Ikigai (pronounced ‘icky guy’) is used to describe and indicate the source of value within an individual’s life. It essentially is used to refer to, “the mental and spiritual circumstances under which individuals feel that their lives are valuable.” Ikigai is the individual purpose for the future, a personal reflection of the inner self. Ikigai behaviours are spontaneous, neither forced or actions contrary to the will of the individual. As the article suggests, ikigai is,

“It (ikigai) establishes a unique mental world in which the individual can feel at ease.”

 

This article further suggested that people may find ikigai in one or more aspects of their life, proposing that there were seven needs associated with ikigai (Source Ikigai-ni-tsuite, Kamiya 1966):

the need for a fulfilling existence

the need for change and growth

the need for future perspectives

the need for self actualisation

the need for receiving responses

the need for freedom

the need for significance and value

These needs are fundamentally reflective of the desires of a human being; physically, socially and spiritually.

 

The popularity of this term ‘ikigai’ was further supported and driven by Akihiro Hasewaga, a clinical psychologist, in a 2001 research paper (Source: https://www.bbc.com/capital/story/20170807-ikigai-a-japanese-concept-to-improve-work-and-life)
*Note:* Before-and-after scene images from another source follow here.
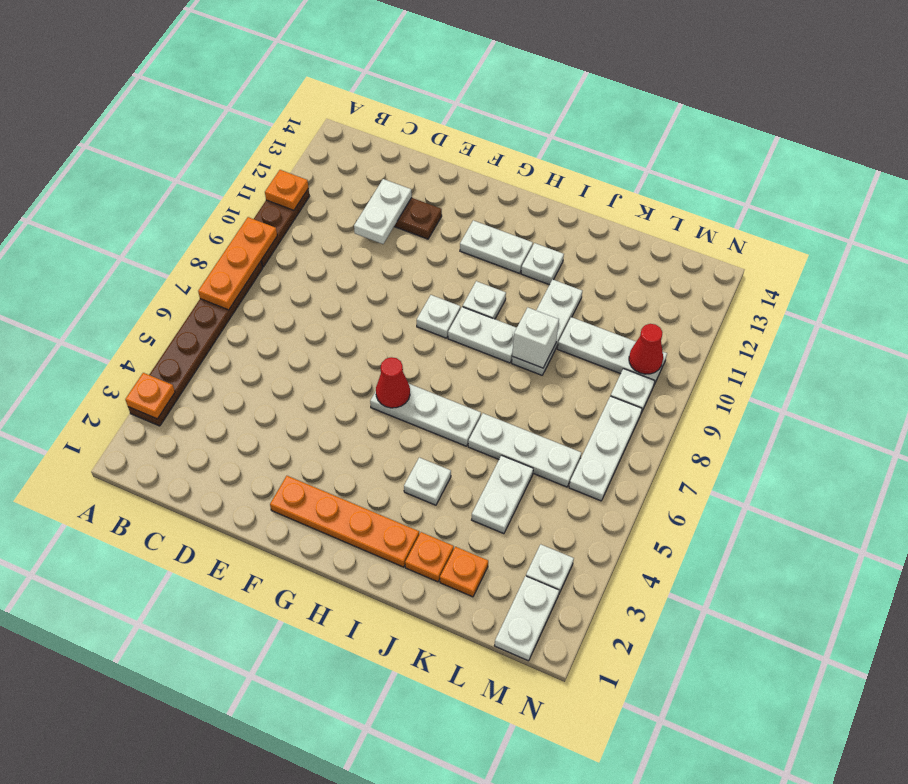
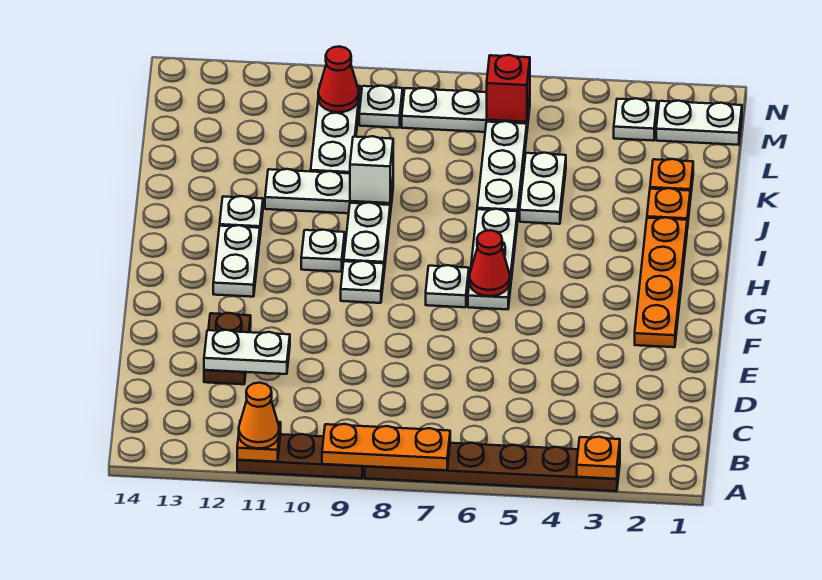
none -> orange 1x1 cone [239,383,279,448]
white 1x1 plate [404,458,451,505] -> white 1x1 plate moved to [426,265,469,307]
white 1x2 plate [472,455,533,534] -> white 1x2 plate turned to [520,153,566,224]
none -> red 1x1 brick [487,55,530,122]

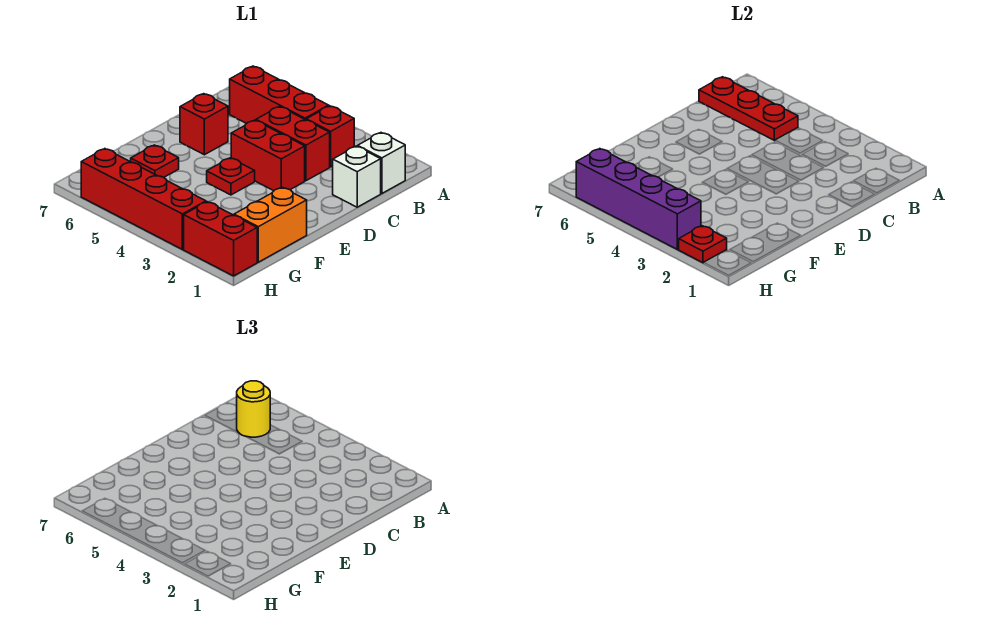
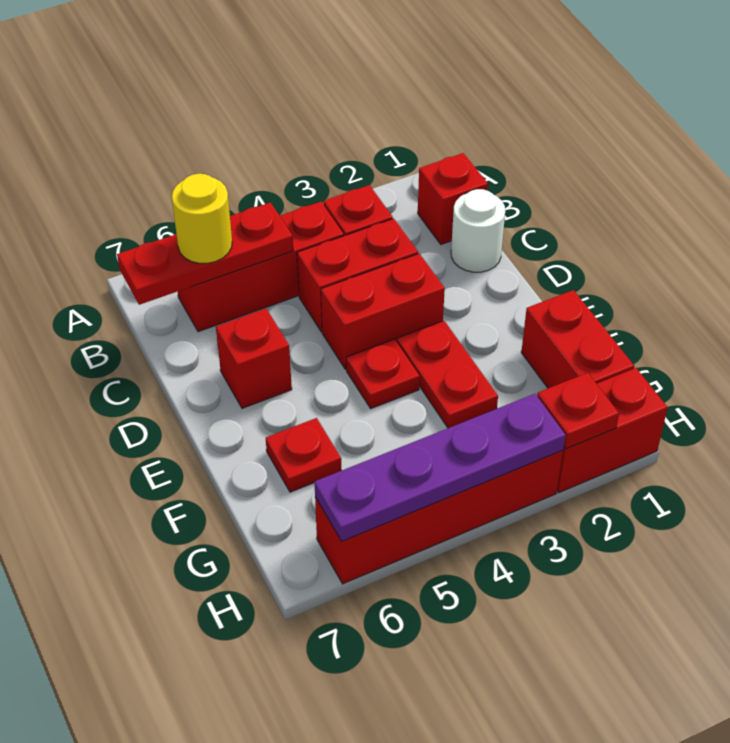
white 1x1 brick [358,133,405,194] -> red 1x1 brick [418,153,488,244]
white 1x1 brick [333,146,381,207] -> white 1x1 round brick [451,189,505,272]
none -> red 1x2 plate [397,321,498,428]
orange 1x2 brick [234,187,307,262] -> red 1x2 brick [521,290,634,388]
purple 1x4 brick [576,149,701,249] -> purple 1x4 plate [314,394,566,541]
Hasegawa, related the term to happiness although also determined that there was a subtle difference between the two. Ikigai has a perspective towards the future, whilst happiness is very much concerned with the present state. Hasegawa through research also linked the concept of ikigai with everyday life, determining that Japanese people believe that the sum of small joys everyday ultimately result in a more fulfilling life as a whole. Ikigai, is then both life’s purpose and everyday life combined.

 

Across the past few years much has been written and suggested regarding the concept of ikigai, the venn diagram below often being the conceptualisation that most people associate with the idea:

 

 

 

In this representation ikigai is the intersection between four fundamental qualities:

What you are good at

What you love

What the world needs

What you can be paid for

The idea and drive here is that for ikigai to be existent, each of the four qualities needs to be present. However there is a fundamental difference between this and the Japanese idea. An individual’s ikigai may have nothing to do with income. Sure, money and means are fundamental to survival in modern societies, however the value in one’s life may be related to work, however is it certainly not limited to that factor.

 

Author Dan Buettner, (Source: Blue Zones:9 Lessons for Living Longer from the People Who’ve Lived the Longest, 2008) suggests that many of the cultures across the globe who have the highest volume of elderly people, possess an ikigai type of concept within their psyche. (The actual word to describe may not exist in the culture, however the broad principles are common). Buettner suggests from his research that ikigai (or the principles of purpose) are based on three common qualities:

your values

the things you like doing

the things you are good at

He further suggests that the intersection of these three fundamental areas is your ikigai. However, in Japan there is an understanding that ikigai is also about feeling that your work makes a difference. Ikigai, is about contributing and understanding that what it is you do makes a difference to the lives and well-being of others.

 

One final point, returning to Les Brown quote here,

 

“To sit on an idea or fail to act on a goal is not really goal-setting, but wishful thinking.”

 

Understanding your ikigai is not enough, there is a requirement for action. Ikigai is malleable, it can change overtime and should be something that is revisited and refreshed. However knowing a purpose, setting a goal or identifying a path is relatively meaningless unless you live that purpose, undertake action to achieve that goal or start the journey along that path. Action provides purpose, live your purpose through what you do.